– Как они могли узнать мой номер телефона? Кроме ваших работников это сделать было некому, – видимо, не первый раз делился своими подозрениями артист, и объяснял, почему именно ему необходим был исключительный покой:
– Милые девушки, поймите: у меня были очень тяжелые съёмки. Я только-только начал отходить от них. Бесконечные перелёты совершенно выбили из колеи. А в вашей гостинице я опять, как на бочке с порохом. Кто, вообще, мог дать мой телефон? Как это возможно?
Голос его становился выше и постепенно уходил в теноровую зону.
– Убедительно вас всех прошу никому, никому не раскрывать моего местонахождения и никому не давать номер телефона, если конечно, речь не идёт об администрации президента. Я бы хотел сохранить максимальную приватность. Надеюсь, вы меня понимаете… Я имею такое право.
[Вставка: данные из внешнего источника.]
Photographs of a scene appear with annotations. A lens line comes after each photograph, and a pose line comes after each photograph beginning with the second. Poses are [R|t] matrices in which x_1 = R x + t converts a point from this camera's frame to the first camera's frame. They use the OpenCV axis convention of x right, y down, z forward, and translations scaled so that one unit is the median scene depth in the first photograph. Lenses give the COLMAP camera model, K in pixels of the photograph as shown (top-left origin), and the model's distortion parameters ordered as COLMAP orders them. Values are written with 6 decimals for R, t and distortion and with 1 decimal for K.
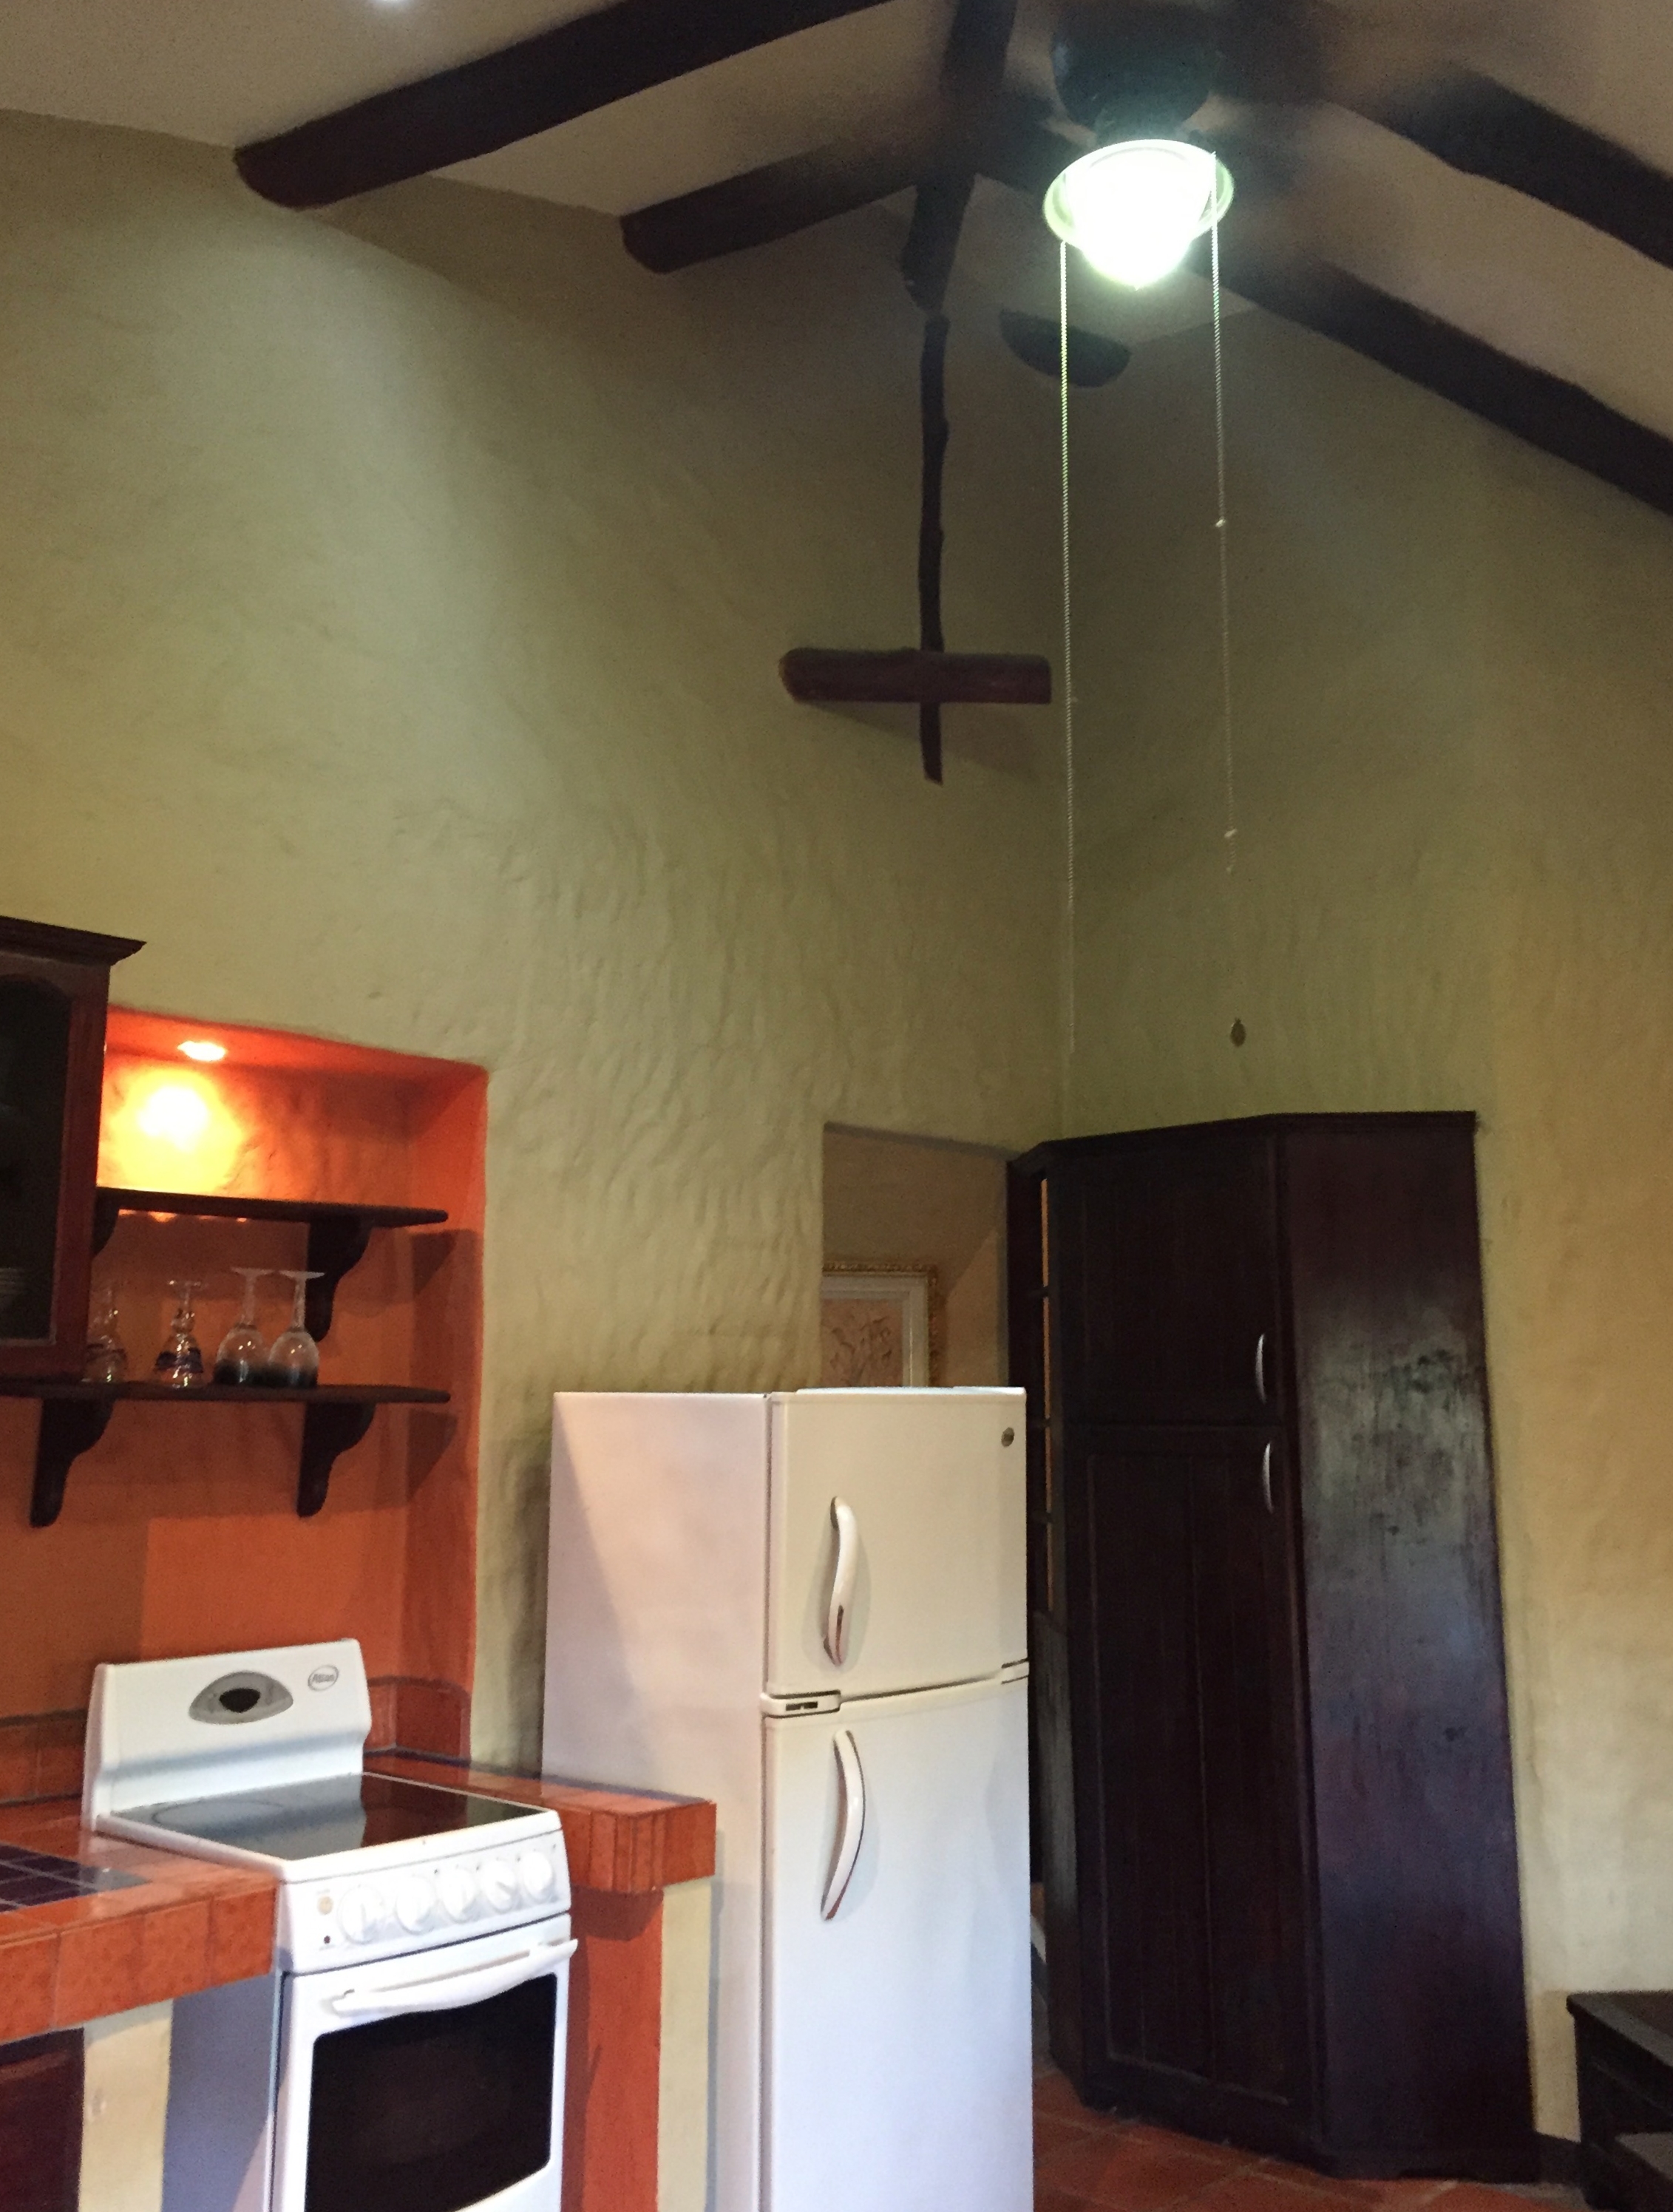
lens RADIAL K [[1918.5, 0, 836.5], [0, 1918.5, 1106.0], [0, 0, 1]] dist [-0.002480, -0.074652]
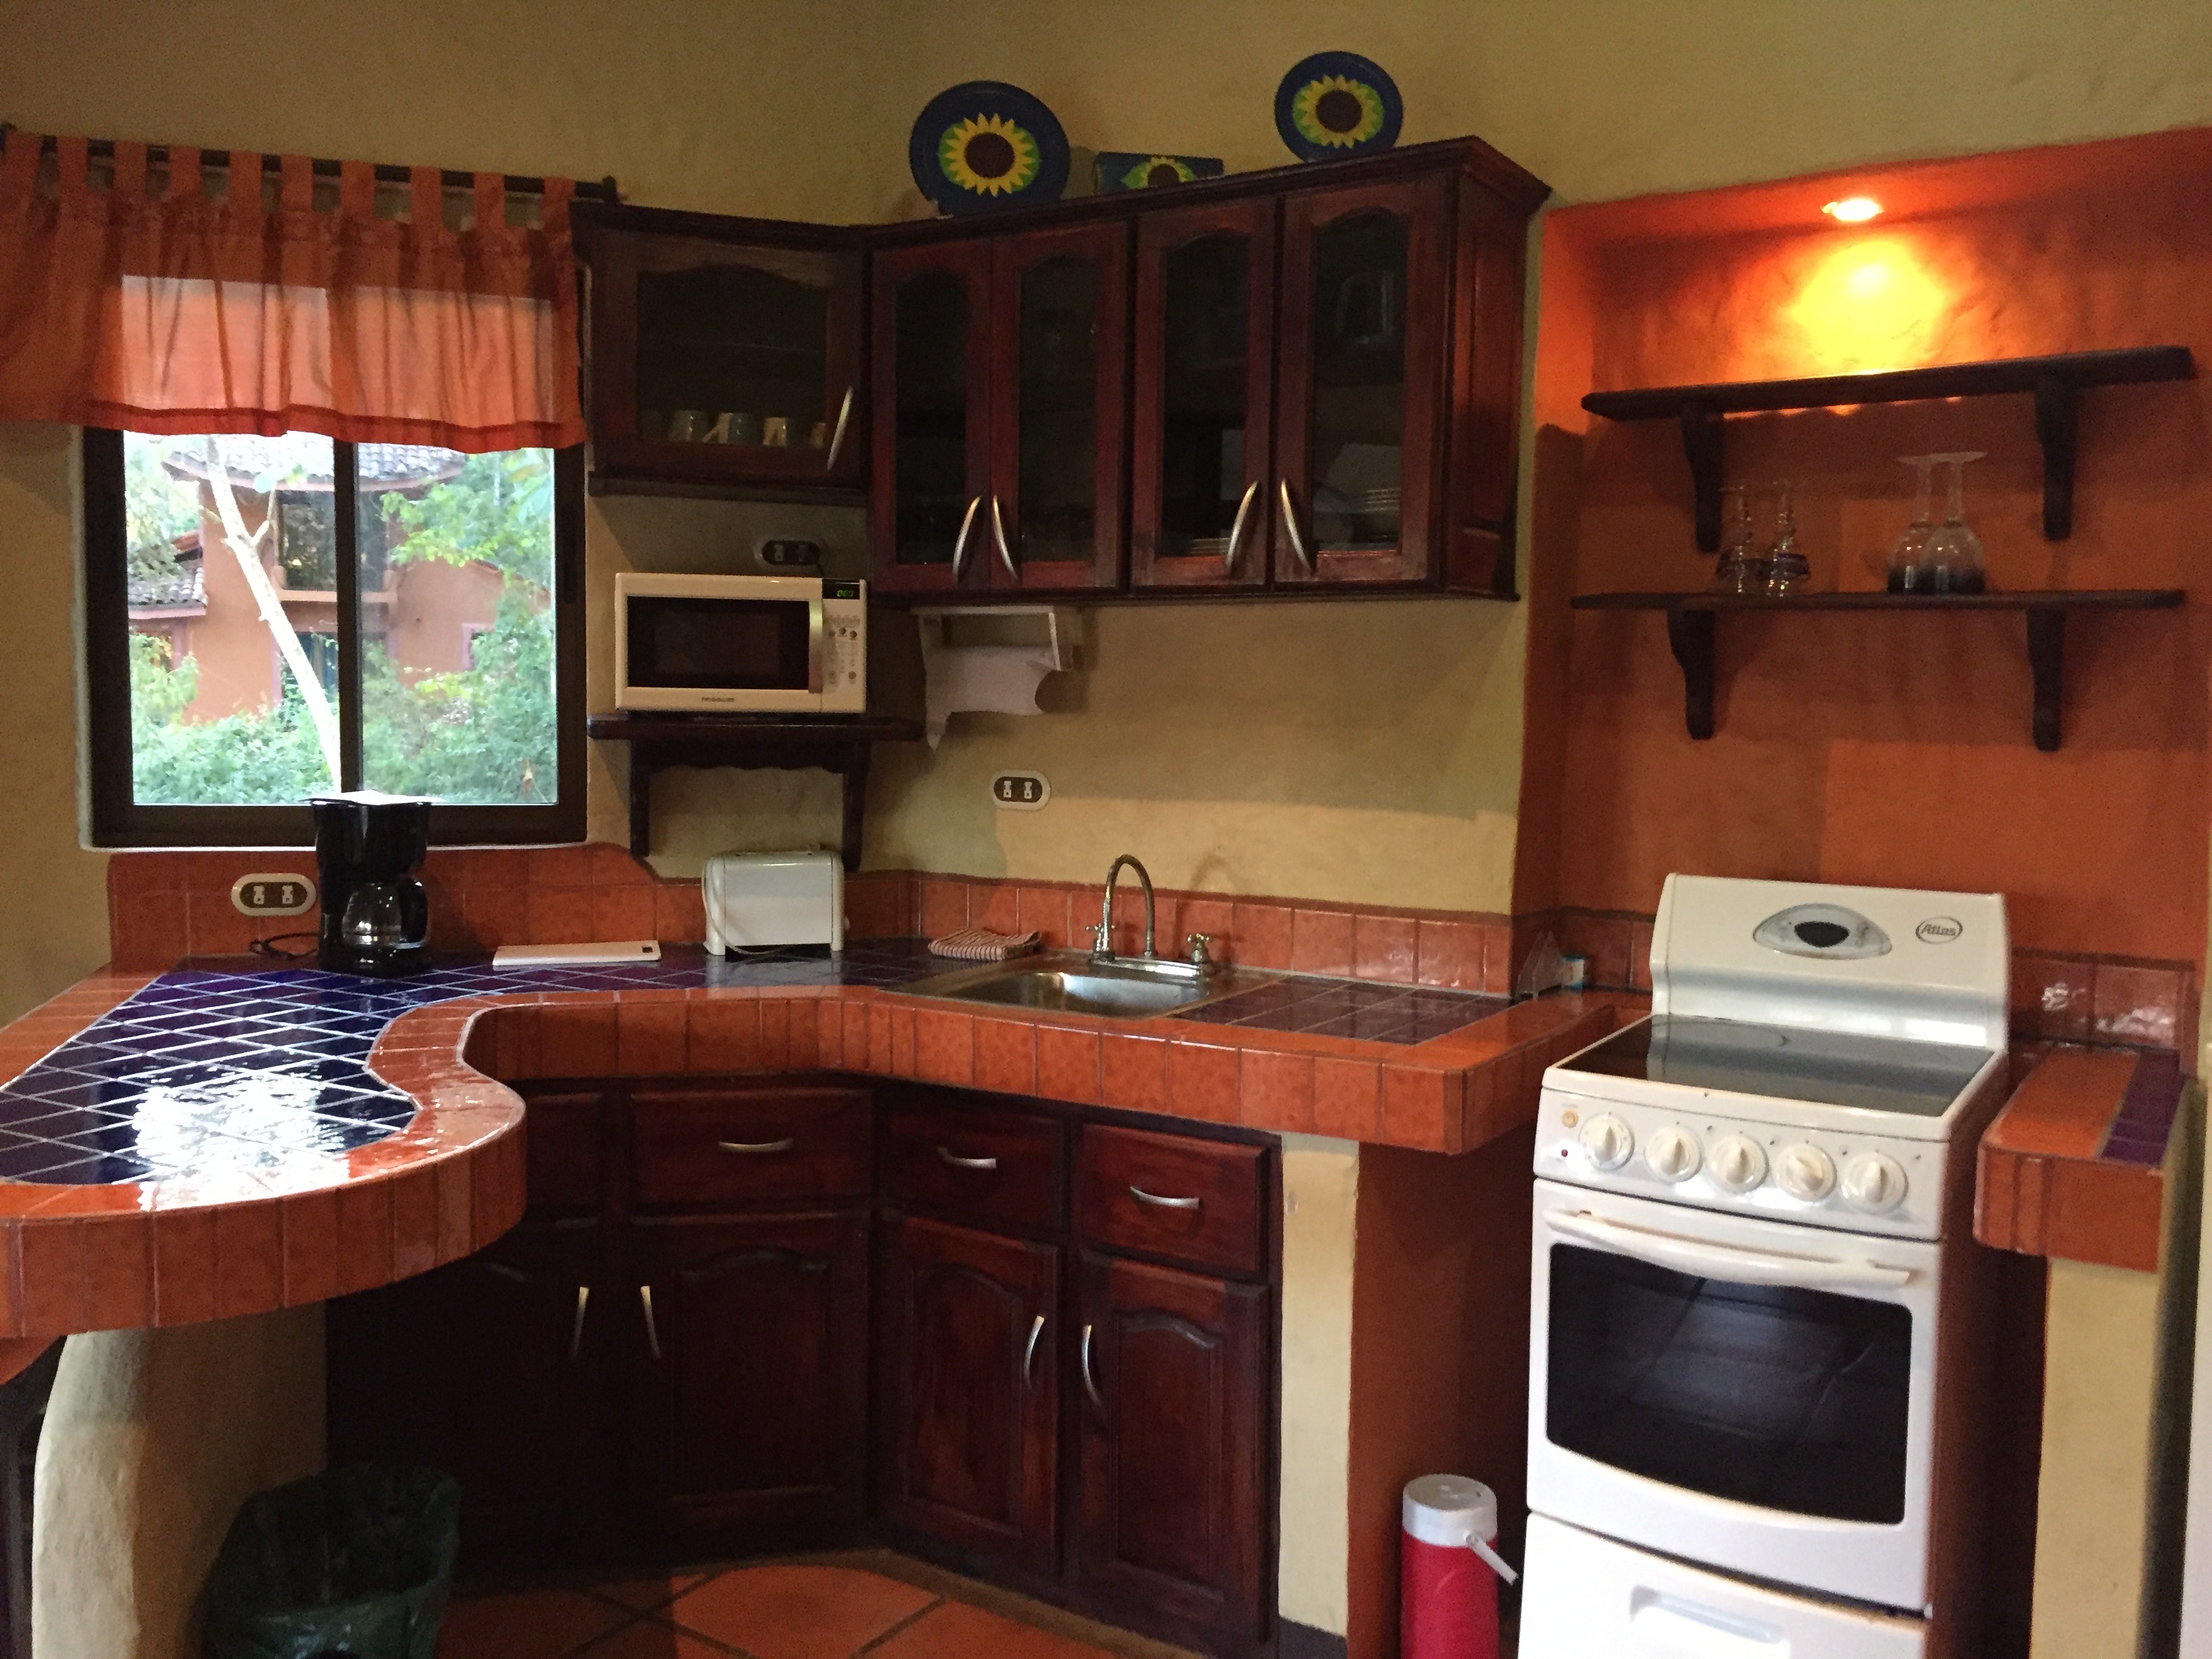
lens RADIAL K [[1864.9, 0, 1106.0], [0, 1864.9, 829.5], [0, 0, 1]] dist [-0.010147, -0.007474]
pose [[0.140313, 0.089429, -0.986060, 0.485537], [0.151233, 0.982291, 0.110607, 0.103708], [0.978489, -0.164644, 0.124304, 0.527370]]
– Назовитесь, пожалуйста, – с обворожительной улыбкой спросила ближе других стоявшая к знаменитости портье, – и, не задерживая внимания на просителе, приветливо помахала рукой кому-то из проходивших мимо постояльцев. Её улыбка сделалась ещё более очаровательной, когда она, глядя растерянному Виталику в глаза, вновь попросила его назвать своё имя.
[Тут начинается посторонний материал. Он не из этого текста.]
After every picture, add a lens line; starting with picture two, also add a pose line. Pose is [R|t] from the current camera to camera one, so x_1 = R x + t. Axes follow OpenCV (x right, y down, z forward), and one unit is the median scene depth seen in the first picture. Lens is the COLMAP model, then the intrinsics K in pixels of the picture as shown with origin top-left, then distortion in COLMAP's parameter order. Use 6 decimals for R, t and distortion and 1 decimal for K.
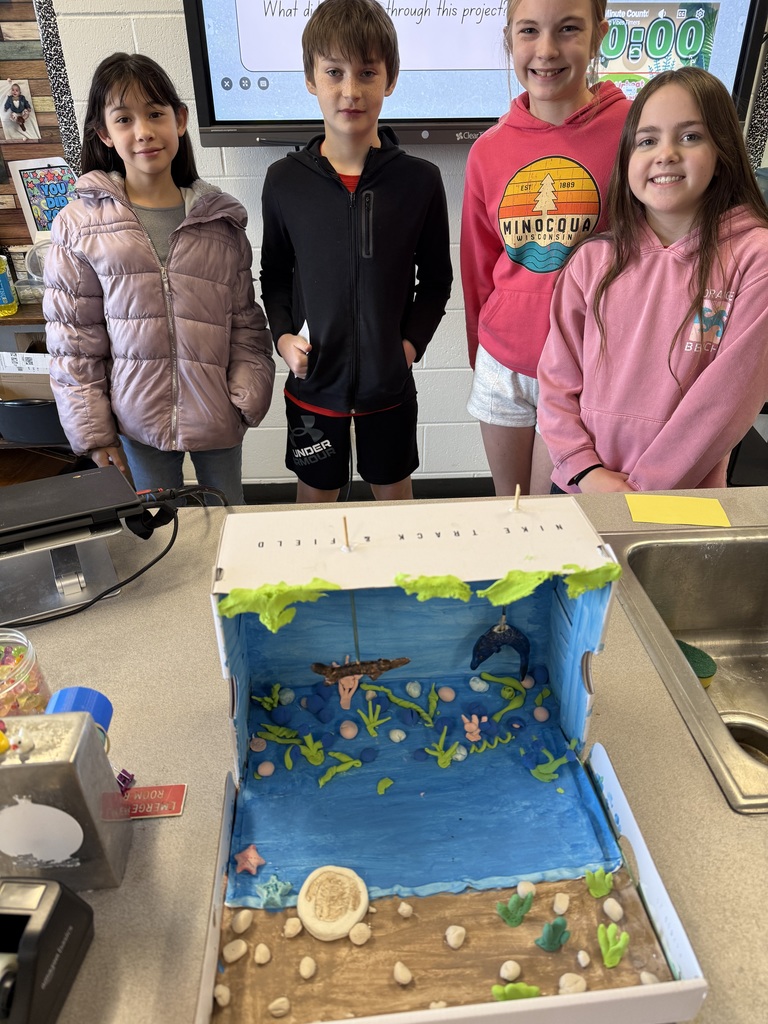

Иосиф был почти уверен, что гостиничная служащая лукавила. Она прекрасно понимала, с кем имеет дело, и из какого номера клиент. Но интересно было другое: дежурный вопрос, на который любой другой постоялец гостиницы отреагировал бы незамедлительным ответом, заставил кинозвезду растерянно замереть. Абсурдность происходящего была для звезды очевидна. Даже дети при появлении артиста столбенели, показывали на него пальцем и восторженно кричали родителям: «Смотрите, смотрите, Серов!», или называли именем запомнившего киногероя.
Здесь же, в гостиничном холле, при скоплении народа произошло нечто совершенно обратное, обидное и даже оскорбительное для знаменитости. Актёра с изощрённой вежливостью ударили по носу, вернув во времена, когда ни одной собаке не было до Витальки Серова ровным счетом никакого дела. Лицо звёздного постояльца вытянулось и приобрело восковую бледность. Он отошёл от стойки, забыв даже удостовериться: будет выполнена его просьба или нет.
Пройдя в задумчивости совсем немного, актёр повернулся к симпатичной обидчице. Из-за стойки на него смотрели ироничные глаза сразу нескольких гостиничных стерв.
– Черт-те что творится. Когда мы, наконец, научимся уважать художника? – ища участия, посетовал киногерой двум, проходившим мимо, аккуратным старушкам.
Случайными собеседницами оказались финские туристки. Они не видели фильмов с участием симпатичного русского, и не поняли ни единого слова, из того, что им было сказано. Бабушки вопросительно переглянулись, качнулись на бледных чухонских ножках и залились, как молодухи, нетрезвым смехом, чем, невольно, усугубили душевную боль артиста.
«Пойду-ка я, пожалуй, повторю подвиг Лапулиса», – решил актёр, получив от жизни подряд сразу несколько оплеух.
Маркин появился у стойки сразу же, как только спина Серова исчезла на лестнице, которая как раз и вела в средоточие гостиничных баров.
– Девушка, вы, серьёзно, не знаете, кто к вам сейчас подходил?
– Чего ж не знаю? Все его знают. Достал он уже своей приватностью. То ему баб в номер подавай, то он прячется от всех – целку из себя, извините, корчит. Два дня живет, а от него уже все смены воют.
– Круто вы со знаменитостью. Но вообще-то, парень он неплохой, – почему-то вдруг захотелось оправдать Иосифу звезду экрана.
– Неплохой. Только ссытся и глухой, – грубо влез в разговор, стоявший у стойки, потенциальный претендент на гостиничную койку, который из-за претензий Серова всё никак не мог обратить внимание портье на себя.
Девушка взяла у него формуляр, документы и внимательно, как будто что-то вспоминая, посмотрела на Маркина.
– Слушайте, а я вас вроде бы как знаю. Вы что-то хотели? – по-свойски спросила она, и глаза её, смотревшие совсем ещё недавно насмешливо и иронично, подобрели.
– Я вообще-то местный. Правда, давно уже не живу здесь. Могли раньше в городе встречаться. Вот… за последние пятнадцать лет первый раз приехал. Заседаю в жюри конкурса.
– Так это, может, вы и есть Ёсик… Иосиф Маркин?